The National Journal's Jim Tankersley has an interesting article about Mitt Romney and his economic advisors. The gist of the article is that Greg Mankiw and Glenn Hubbard are well-respected economists, but Romney's statements on the campaign trail suggest he's not listening to them much. Tankersley writes:
This, then, is the Romney Conundrum—for conservatives, liberals, and everyone else. Even on the economy, Romney’s signature issue, it’s hard to know where his heart lies—and how he would govern in the White House. Would the former Massachusetts governor listen to his best and brightest? Or to his party base?Of course this isn't entirely unique to Romney - politicians often fail to follow through on politically inconvenient suggestions from economists (though the universe of what is inconvenient for a Republican primary candidate to say is pretty scary these days).

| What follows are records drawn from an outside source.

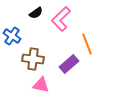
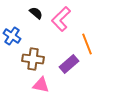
black semicircle: rotated 104 degrees counterclockwise
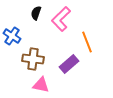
black semicircle: rotated 112 degrees counterclockwise
orange line: moved 2 px up
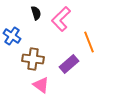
black semicircle: rotated 144 degrees clockwise
orange line: moved 2 px right
pink triangle: rotated 24 degrees clockwise
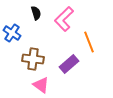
pink L-shape: moved 3 px right
blue cross: moved 3 px up
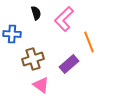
blue cross: moved 1 px down; rotated 30 degrees counterclockwise
brown cross: rotated 25 degrees counterclockwise
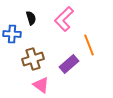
black semicircle: moved 5 px left, 5 px down
orange line: moved 3 px down
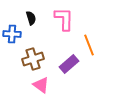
pink L-shape: rotated 135 degrees clockwise
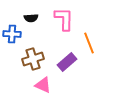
black semicircle: rotated 104 degrees clockwise
orange line: moved 2 px up
purple rectangle: moved 2 px left, 2 px up
pink triangle: moved 2 px right; rotated 12 degrees counterclockwise
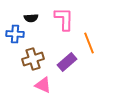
blue cross: moved 3 px right
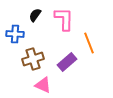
black semicircle: moved 4 px right, 3 px up; rotated 128 degrees clockwise
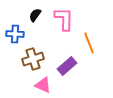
purple rectangle: moved 4 px down
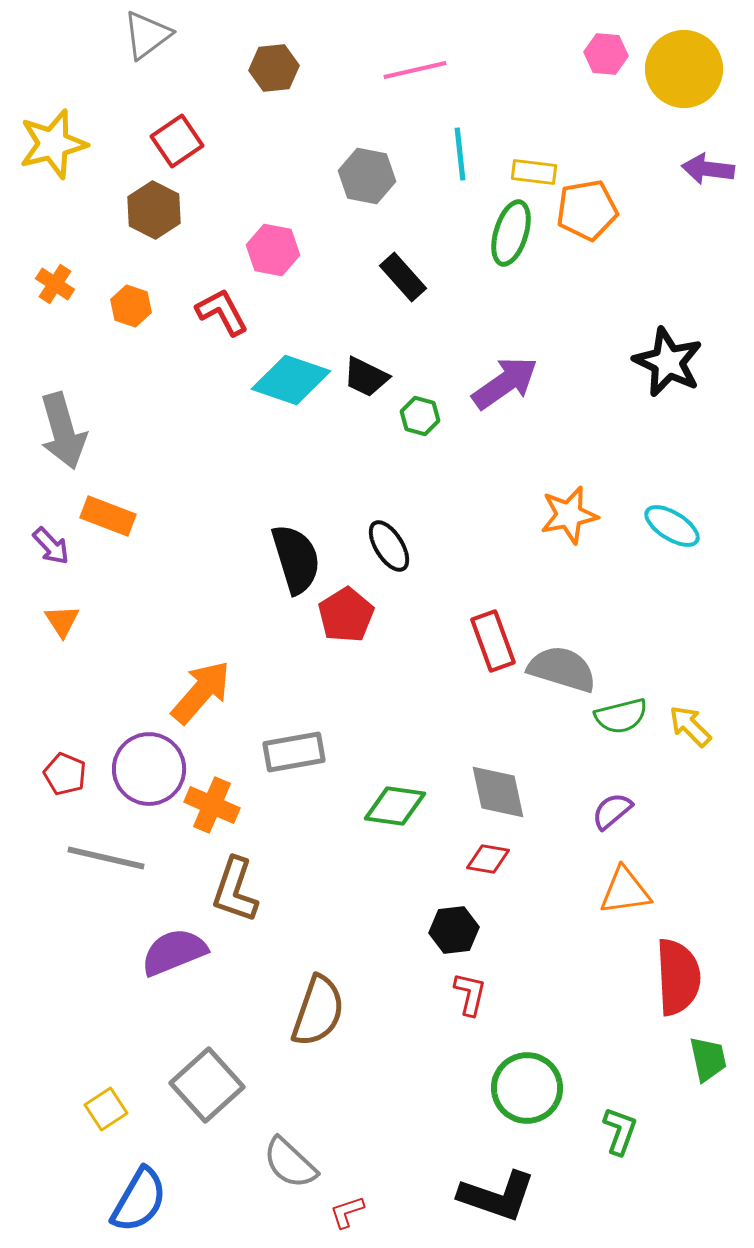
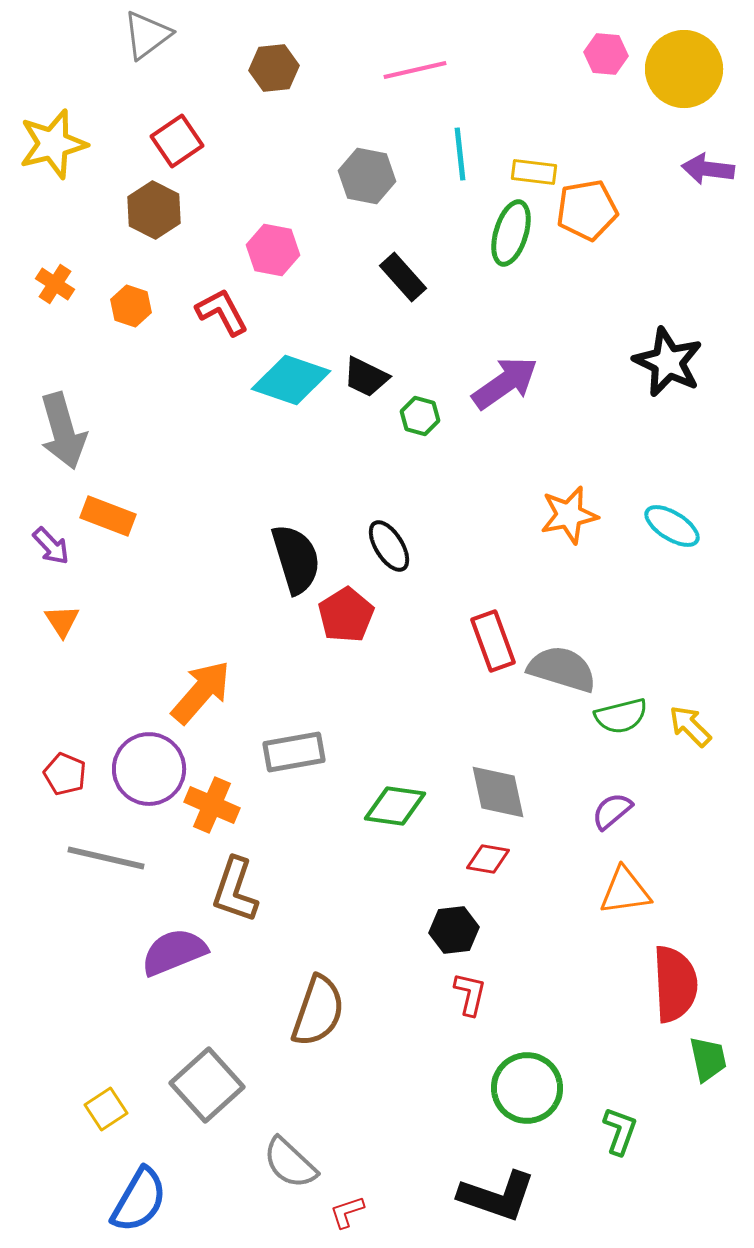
red semicircle at (678, 977): moved 3 px left, 7 px down
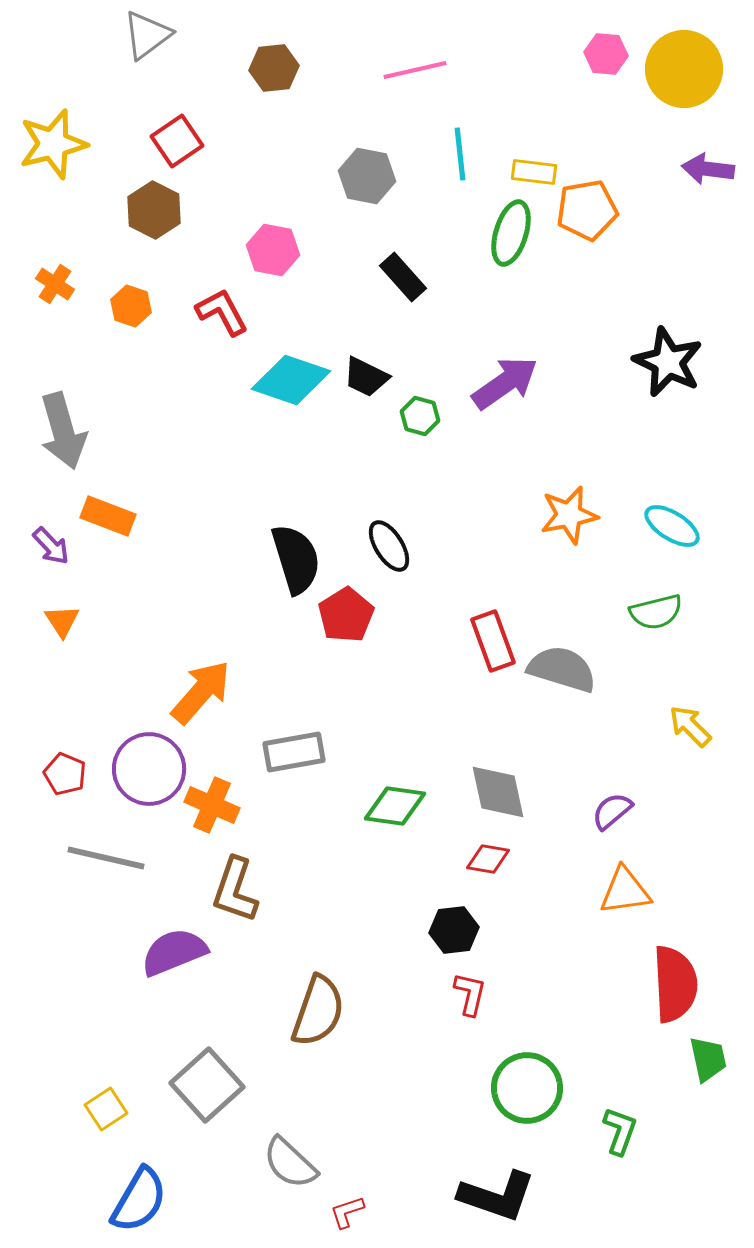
green semicircle at (621, 716): moved 35 px right, 104 px up
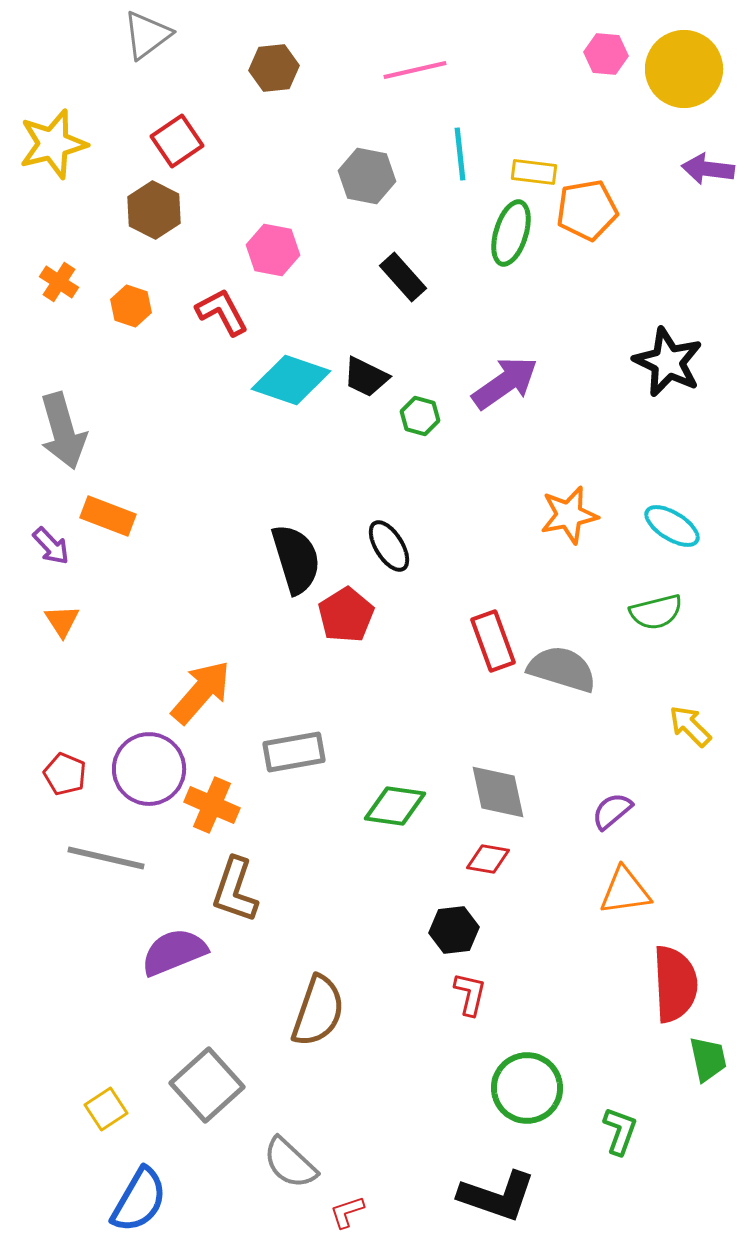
orange cross at (55, 284): moved 4 px right, 2 px up
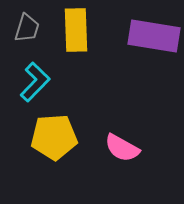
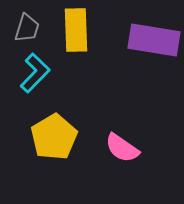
purple rectangle: moved 4 px down
cyan L-shape: moved 9 px up
yellow pentagon: rotated 27 degrees counterclockwise
pink semicircle: rotated 6 degrees clockwise
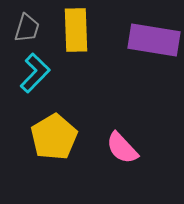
pink semicircle: rotated 12 degrees clockwise
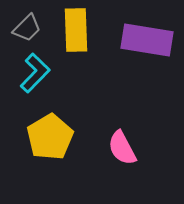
gray trapezoid: rotated 28 degrees clockwise
purple rectangle: moved 7 px left
yellow pentagon: moved 4 px left
pink semicircle: rotated 15 degrees clockwise
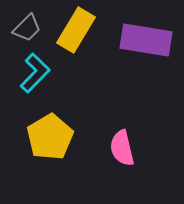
yellow rectangle: rotated 33 degrees clockwise
purple rectangle: moved 1 px left
pink semicircle: rotated 15 degrees clockwise
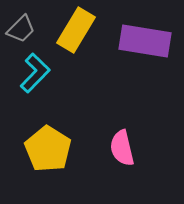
gray trapezoid: moved 6 px left, 1 px down
purple rectangle: moved 1 px left, 1 px down
yellow pentagon: moved 2 px left, 12 px down; rotated 9 degrees counterclockwise
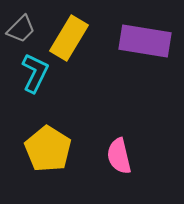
yellow rectangle: moved 7 px left, 8 px down
cyan L-shape: rotated 18 degrees counterclockwise
pink semicircle: moved 3 px left, 8 px down
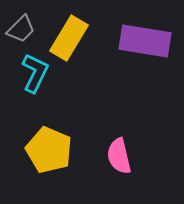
yellow pentagon: moved 1 px right, 1 px down; rotated 9 degrees counterclockwise
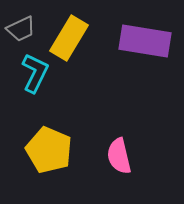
gray trapezoid: rotated 20 degrees clockwise
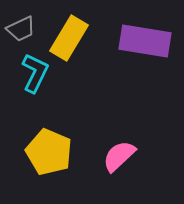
yellow pentagon: moved 2 px down
pink semicircle: rotated 60 degrees clockwise
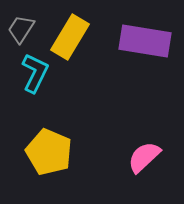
gray trapezoid: rotated 148 degrees clockwise
yellow rectangle: moved 1 px right, 1 px up
pink semicircle: moved 25 px right, 1 px down
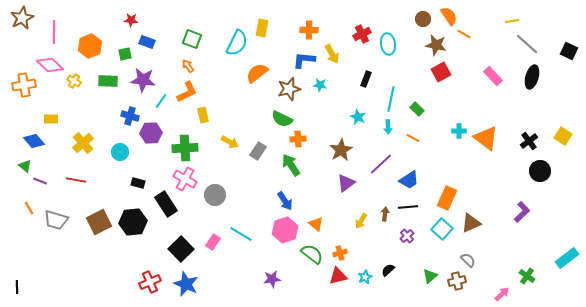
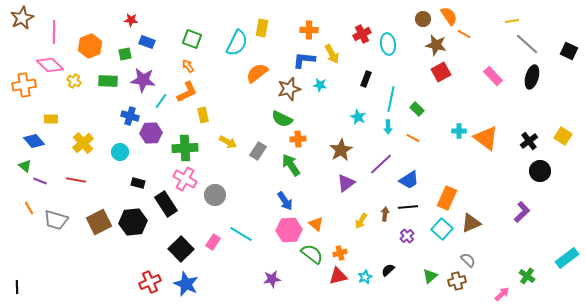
yellow arrow at (230, 142): moved 2 px left
pink hexagon at (285, 230): moved 4 px right; rotated 15 degrees clockwise
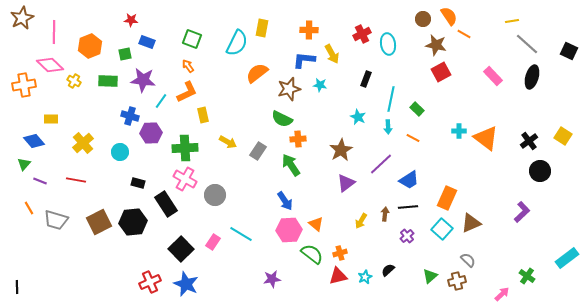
green triangle at (25, 166): moved 1 px left, 2 px up; rotated 32 degrees clockwise
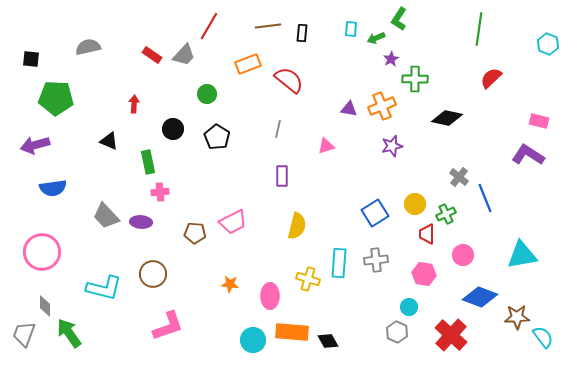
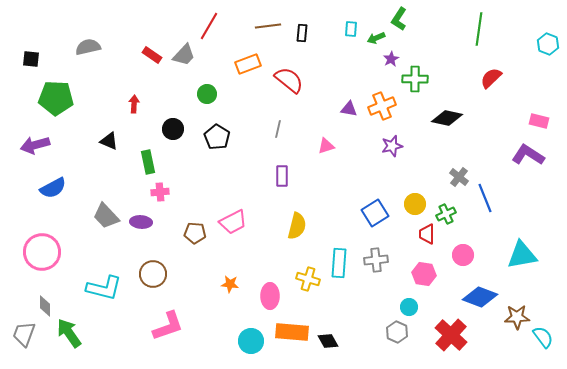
blue semicircle at (53, 188): rotated 20 degrees counterclockwise
cyan circle at (253, 340): moved 2 px left, 1 px down
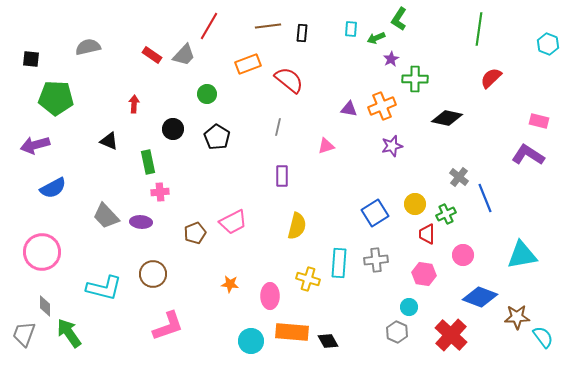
gray line at (278, 129): moved 2 px up
brown pentagon at (195, 233): rotated 25 degrees counterclockwise
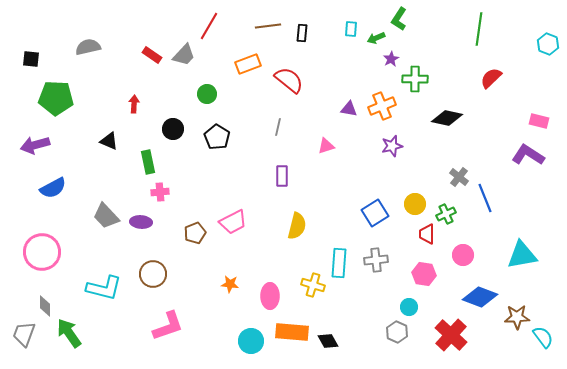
yellow cross at (308, 279): moved 5 px right, 6 px down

“Romney’s got Glenn and Greg advising him, and they’re both top-notch economists,” said Keith Hennessey, who ran the National Economic Council for President George W. Bush. “But there’s more to economic policy than just economics.”
The article comes to my attention from Greg Mankiw, who linked to it on his blog, without comment. Hmmmmm...
As if to illustrate... Mankiw has a column in today's Times about tax reform. Among his suggestions:
Consider the tax on gasoline. Driving your car is associated with various adverse side effects, which economists call externalities. These include traffic congestion, accidents, local pollution and global climate change. If the tax on gasoline were higher, people would alter their behavior to drive less. They would be more likely to take public transportation, use car pools or live closer to work. The incentives they face when deciding how much to drive would more closely match the true social costs and benefits.Well, if Romney proposed that, it would probably take the attention off his tax returns!
Economists who have added up all the externalities associated with driving conclude that a tax exceeding $2 a gallon makes sense. That would provide substantial revenue that could be used to reduce other taxes. By taxing bad things more, we could tax good things less.